Christ calls us to place Him at the center of our story, as Paul tells us in Romans 14:7-8: “For none of us lives for ourselves alone, and none of us dies for ourselves alone. If we live, we live for the Lord; and if we die, we die for the Lord. So, whether we live or die, we belong to the Lord.”

Live or die, prosper or struggle, sick or well — we live it and die it for Christ, which means we do not do it for ourselves. This is an uncomfortable path that demands we abandon our secular worship of the great ‘I,’ and instead show others the same love Christ has shown us.

But, if we give up ourselves, if we truly die to ourselves, what happens to the ‘I’ of our ego? How do we accomplish anything in this world, without ‘I?’ Well, the truth we must face is, we cannot do it — at least not alone. This is the lesson Moses had to learn, when God told him to go and lead His people out of slavery in Egypt.

Moses, understandably has some doubts, and he said to God: “Who am I that I should go to Pharaoh and bring the Israelites out of Egypt?”

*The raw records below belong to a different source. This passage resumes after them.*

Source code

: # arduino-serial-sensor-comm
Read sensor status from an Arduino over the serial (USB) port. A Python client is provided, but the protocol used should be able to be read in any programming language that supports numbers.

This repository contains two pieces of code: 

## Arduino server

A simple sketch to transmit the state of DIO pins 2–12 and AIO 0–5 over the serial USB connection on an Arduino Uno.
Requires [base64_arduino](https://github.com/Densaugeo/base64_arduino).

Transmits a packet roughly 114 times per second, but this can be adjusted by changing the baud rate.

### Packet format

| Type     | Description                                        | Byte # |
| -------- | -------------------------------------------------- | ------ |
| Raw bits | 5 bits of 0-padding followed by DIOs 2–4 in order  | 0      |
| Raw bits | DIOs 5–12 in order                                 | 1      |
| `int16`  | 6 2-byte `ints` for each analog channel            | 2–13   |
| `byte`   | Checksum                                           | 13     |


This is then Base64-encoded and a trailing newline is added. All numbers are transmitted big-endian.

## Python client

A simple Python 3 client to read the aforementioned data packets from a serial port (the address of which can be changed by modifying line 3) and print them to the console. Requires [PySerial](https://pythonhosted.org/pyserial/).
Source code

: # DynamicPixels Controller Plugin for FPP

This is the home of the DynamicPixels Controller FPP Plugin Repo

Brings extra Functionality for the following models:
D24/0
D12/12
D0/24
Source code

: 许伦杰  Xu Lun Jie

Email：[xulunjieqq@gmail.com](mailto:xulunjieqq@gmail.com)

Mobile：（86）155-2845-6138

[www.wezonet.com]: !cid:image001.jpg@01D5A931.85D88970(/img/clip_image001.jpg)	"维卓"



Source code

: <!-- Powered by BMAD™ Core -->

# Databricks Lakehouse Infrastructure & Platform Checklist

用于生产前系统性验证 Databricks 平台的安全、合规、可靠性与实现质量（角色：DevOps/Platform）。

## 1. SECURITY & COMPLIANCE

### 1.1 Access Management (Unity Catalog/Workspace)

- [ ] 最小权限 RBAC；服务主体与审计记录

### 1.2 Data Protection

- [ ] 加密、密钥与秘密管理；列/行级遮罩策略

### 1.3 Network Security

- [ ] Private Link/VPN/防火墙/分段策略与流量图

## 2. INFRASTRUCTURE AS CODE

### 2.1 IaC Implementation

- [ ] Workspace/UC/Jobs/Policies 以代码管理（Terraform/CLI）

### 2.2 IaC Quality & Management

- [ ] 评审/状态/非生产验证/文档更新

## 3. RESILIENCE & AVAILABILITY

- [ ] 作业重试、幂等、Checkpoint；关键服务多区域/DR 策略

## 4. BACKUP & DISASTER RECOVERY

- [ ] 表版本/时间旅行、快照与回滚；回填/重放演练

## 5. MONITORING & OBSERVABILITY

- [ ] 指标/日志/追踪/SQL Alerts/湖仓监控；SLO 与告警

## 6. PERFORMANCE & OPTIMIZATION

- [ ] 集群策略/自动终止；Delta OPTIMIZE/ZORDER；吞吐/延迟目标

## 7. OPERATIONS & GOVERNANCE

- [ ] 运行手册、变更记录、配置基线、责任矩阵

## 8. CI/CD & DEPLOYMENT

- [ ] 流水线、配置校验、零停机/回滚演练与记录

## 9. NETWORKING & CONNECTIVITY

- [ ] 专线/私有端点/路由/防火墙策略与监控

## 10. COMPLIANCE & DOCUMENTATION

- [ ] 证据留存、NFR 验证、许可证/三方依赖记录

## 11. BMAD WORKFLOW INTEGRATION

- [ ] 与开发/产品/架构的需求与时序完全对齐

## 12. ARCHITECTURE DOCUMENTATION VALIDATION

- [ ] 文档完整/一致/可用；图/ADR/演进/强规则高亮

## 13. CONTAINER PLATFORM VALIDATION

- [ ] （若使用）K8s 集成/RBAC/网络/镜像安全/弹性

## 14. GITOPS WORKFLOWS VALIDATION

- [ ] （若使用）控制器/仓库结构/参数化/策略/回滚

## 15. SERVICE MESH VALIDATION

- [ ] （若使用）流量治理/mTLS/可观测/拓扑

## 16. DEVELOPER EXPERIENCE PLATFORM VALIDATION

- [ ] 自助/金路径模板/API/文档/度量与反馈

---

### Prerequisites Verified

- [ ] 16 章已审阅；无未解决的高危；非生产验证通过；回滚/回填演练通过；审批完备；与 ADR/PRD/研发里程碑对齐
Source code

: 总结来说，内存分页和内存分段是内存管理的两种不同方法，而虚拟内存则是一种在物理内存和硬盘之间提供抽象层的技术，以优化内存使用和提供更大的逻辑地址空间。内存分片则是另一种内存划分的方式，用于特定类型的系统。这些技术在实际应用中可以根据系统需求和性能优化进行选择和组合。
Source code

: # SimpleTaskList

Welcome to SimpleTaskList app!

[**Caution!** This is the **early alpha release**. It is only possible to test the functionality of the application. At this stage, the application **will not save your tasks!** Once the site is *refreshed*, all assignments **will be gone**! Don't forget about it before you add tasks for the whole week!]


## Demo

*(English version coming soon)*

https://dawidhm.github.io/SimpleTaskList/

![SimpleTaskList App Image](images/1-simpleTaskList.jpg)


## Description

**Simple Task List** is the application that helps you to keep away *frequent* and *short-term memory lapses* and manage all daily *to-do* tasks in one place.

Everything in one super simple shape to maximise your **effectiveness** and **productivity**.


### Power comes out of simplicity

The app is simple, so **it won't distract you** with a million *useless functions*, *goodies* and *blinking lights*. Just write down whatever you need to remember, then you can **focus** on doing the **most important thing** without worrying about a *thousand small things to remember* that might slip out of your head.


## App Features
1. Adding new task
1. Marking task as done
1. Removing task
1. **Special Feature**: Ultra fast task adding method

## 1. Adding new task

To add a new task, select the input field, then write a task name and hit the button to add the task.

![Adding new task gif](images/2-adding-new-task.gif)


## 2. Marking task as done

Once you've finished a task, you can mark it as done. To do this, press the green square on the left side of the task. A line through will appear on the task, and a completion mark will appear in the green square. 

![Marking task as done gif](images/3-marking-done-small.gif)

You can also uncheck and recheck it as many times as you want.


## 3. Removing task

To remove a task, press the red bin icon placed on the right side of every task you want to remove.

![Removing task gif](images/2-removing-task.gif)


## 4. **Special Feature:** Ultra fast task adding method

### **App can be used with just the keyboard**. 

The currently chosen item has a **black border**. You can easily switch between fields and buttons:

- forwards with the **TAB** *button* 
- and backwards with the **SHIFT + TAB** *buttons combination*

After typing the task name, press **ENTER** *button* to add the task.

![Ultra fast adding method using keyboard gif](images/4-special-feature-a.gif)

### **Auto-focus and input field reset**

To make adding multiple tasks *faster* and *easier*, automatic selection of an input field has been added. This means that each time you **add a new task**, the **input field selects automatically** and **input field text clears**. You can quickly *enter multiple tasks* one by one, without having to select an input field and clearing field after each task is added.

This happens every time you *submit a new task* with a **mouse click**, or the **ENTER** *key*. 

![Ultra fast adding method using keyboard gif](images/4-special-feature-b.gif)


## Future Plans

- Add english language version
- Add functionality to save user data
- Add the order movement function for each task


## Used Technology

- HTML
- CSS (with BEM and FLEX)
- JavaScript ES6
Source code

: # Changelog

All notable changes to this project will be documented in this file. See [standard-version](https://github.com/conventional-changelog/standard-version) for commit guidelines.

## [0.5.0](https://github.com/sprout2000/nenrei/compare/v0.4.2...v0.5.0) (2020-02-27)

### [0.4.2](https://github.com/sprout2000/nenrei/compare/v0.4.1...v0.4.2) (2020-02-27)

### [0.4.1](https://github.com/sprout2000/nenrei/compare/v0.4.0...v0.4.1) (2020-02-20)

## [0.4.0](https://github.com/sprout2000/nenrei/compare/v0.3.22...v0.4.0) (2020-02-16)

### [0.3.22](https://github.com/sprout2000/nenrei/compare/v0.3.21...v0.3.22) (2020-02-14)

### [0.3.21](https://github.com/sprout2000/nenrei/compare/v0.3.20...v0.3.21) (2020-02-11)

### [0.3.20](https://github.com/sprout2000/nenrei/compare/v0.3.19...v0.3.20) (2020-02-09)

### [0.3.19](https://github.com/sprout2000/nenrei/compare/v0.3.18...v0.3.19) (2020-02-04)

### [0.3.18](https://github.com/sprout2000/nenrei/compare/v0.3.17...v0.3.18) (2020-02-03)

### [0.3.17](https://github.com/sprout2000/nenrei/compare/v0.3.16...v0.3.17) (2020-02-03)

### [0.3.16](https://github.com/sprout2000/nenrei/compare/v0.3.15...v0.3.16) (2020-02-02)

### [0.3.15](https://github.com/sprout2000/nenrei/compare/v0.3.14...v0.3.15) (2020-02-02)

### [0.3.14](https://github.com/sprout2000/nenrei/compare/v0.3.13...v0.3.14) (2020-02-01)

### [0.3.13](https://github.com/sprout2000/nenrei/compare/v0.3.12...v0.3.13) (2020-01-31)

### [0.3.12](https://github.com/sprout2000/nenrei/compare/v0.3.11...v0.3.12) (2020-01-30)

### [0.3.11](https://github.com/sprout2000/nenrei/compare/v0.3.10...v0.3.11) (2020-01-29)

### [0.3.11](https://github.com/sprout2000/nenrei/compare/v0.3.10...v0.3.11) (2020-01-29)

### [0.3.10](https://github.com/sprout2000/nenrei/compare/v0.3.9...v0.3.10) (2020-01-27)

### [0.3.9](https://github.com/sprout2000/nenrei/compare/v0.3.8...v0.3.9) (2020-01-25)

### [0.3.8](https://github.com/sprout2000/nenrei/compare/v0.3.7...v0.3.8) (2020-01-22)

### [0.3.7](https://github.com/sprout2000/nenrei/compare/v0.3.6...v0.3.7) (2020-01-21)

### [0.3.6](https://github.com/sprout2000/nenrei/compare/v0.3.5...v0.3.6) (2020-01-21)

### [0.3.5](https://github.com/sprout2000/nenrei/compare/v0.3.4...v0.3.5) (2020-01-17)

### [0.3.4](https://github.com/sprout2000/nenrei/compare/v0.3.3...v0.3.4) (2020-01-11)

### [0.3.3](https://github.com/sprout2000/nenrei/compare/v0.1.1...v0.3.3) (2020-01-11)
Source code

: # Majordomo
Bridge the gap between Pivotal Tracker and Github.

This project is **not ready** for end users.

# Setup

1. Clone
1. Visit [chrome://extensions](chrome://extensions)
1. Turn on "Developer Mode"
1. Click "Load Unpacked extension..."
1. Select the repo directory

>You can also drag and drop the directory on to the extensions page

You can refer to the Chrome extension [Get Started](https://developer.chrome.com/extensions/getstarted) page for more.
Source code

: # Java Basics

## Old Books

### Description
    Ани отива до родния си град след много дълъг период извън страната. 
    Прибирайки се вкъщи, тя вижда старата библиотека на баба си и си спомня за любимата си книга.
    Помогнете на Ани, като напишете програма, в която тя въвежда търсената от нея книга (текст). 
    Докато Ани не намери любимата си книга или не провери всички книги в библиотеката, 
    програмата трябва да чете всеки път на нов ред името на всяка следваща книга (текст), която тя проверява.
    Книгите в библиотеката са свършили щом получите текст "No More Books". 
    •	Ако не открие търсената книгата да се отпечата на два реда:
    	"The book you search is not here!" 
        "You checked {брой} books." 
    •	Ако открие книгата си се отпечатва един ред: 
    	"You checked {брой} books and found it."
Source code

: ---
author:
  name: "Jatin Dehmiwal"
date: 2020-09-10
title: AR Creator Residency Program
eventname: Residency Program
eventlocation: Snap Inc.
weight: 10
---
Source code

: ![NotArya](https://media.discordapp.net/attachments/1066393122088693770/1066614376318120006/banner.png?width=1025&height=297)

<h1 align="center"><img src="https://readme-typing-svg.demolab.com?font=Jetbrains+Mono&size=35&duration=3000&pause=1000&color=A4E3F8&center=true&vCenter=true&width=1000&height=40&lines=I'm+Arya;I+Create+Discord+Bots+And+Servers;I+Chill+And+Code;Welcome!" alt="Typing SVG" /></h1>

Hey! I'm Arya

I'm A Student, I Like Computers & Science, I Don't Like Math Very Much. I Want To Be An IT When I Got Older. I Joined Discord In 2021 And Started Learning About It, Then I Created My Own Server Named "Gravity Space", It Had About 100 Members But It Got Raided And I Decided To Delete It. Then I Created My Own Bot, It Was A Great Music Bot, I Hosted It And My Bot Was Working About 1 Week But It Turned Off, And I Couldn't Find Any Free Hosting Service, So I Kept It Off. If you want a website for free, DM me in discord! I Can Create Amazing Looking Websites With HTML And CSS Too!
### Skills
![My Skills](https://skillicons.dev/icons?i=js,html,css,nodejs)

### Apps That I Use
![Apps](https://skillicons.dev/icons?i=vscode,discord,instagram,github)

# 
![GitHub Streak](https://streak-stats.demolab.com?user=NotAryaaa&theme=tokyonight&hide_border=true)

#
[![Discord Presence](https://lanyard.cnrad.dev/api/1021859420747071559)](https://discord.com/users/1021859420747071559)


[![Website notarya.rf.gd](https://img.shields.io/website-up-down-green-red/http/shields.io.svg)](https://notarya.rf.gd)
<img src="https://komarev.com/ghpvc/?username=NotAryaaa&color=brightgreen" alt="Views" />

Who am I to do such a thing? I think we all have this doubt, that holds us back from our purpose in God. Who am I to serve God? How could I overcome addiction? Why should I forget vengeance, and instead forgive, and love? But when Moses had doubts about the sufficiency of ‘I’ — of himself — God told him “I am who I am. This is what you are to say to the Israelites: ‘I am has sent me to you.’”

God is the Great I Am. God is the source and meaning of our identity — not the false ‘I’ we construct in this life. In John 8, Jesus took his place as the center of our being, and of all being. When his authority and identity we questioned, Jesus replied “Very truly I tell you … before Abraham was born, I am!”

Before we were conceived, Jesus was ‘I Am.’ And if we want to follow him, if we want to overcome our sins, overcome addiction, overcome hatred, fear and our lust for vengeance, we must stopping worshiping the ‘I’ of our ego, and allow Christ to take over our center and our meaning as the ‘I Am.’

Only when we do this, only when we get ourselves out of the way, only when we truly die to ourselves and allow Christ to become our center, will we have the strength to carry our cross in the footsteps of the Risen Lord.

Let us pray: Lord Jesus Christ, lead us to our cross, and give us the strength and courage to take it up and follow you. Lord God, help us to die to ourselves and serve only you. Lord the Holy Spirit, fill us to overflowing with the truth of the Great I Am, that we be lights of Christ’s love and grace in this dark world. Amen.

One thought on “Step aside, and make way for the Great I Am

  1. I think that the “great I” of our culture and our cultural need to look good to the outside world (hiding our brokenness, weaknesses, etc.) will be our downfall (and perhaps it is already happening). Living in greater isolation could be teaching us to touch our vulnerability, but in many cases it seems to be causing people to double-down on their “rights” and entitlements.